When:
Monday, May 12, 2025
3:00 PM - 4:30 PM CT
Where: 1810 Hinman Avenue, Seminar Room 104, Evanston, IL 60208 map it
Audience: Faculty/Staff - Student - Public - Post Docs/Docs - Graduate Students
Contact:
Nancy Hickey
(847) 467-1507
Group: Anthropology Colloquia and Events
Co-Sponsor:
Anthropology Department
Category: Lectures & Meetings
Relanguaging: From semiotic marginalization to decolonization
What does it mean to “re-language”? I offer this term as a proposal for extending H. Samy Alim’s concept of ‘languaging’ to define a process for redressing ongoing, often covert, acts of semiotic marginalization (stereotyping, racism, pernicious exclusion) and to offer a path for remediating those negative acts. To exemplify re-languaging as a process, I reanalyze my work on language documentation, revitalization, and popular media.
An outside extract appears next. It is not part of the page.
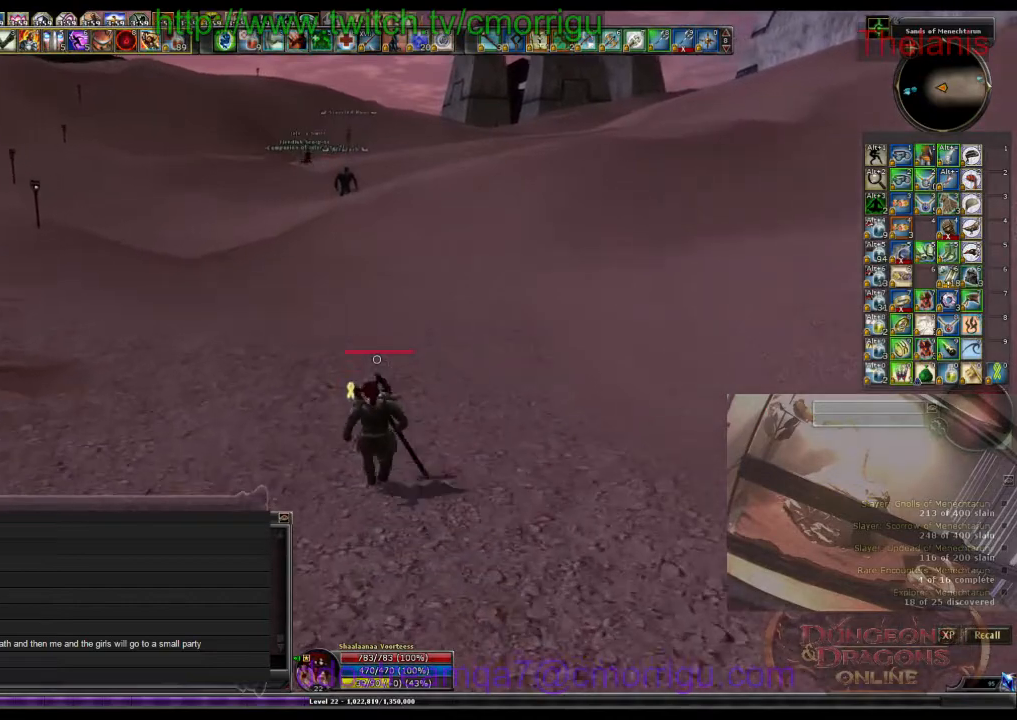
{"keys": ["w"], "events": []}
I argue that re-languaging happens through the non-conforming voices, perspectives and linguistic forms that are often the “noise” in a dataset. Furthermore, I posit that re-languaging encompasses “decolonization” while also addressing the contradictions entailed in a process of decolonization in settler-colonial contexts. In tandem with reflexive research and collaboration, re-languaging confronts the marginalizing effects of a dominant, settler-colonial gaze.
Barbra A. Meek is a citizen of the Comanche Nation, professor of anthropology and linguistics, and associate dean for the social sciences at the University of Michigan, Ann Arbor. She received her PhD in Anthropology and Linguistics from the University of Arizona (2001). Her research spans child language socialization, Athabaskan sociolinguistics, language revitalization, and the ethno-racializing semiotics of Hollywood media.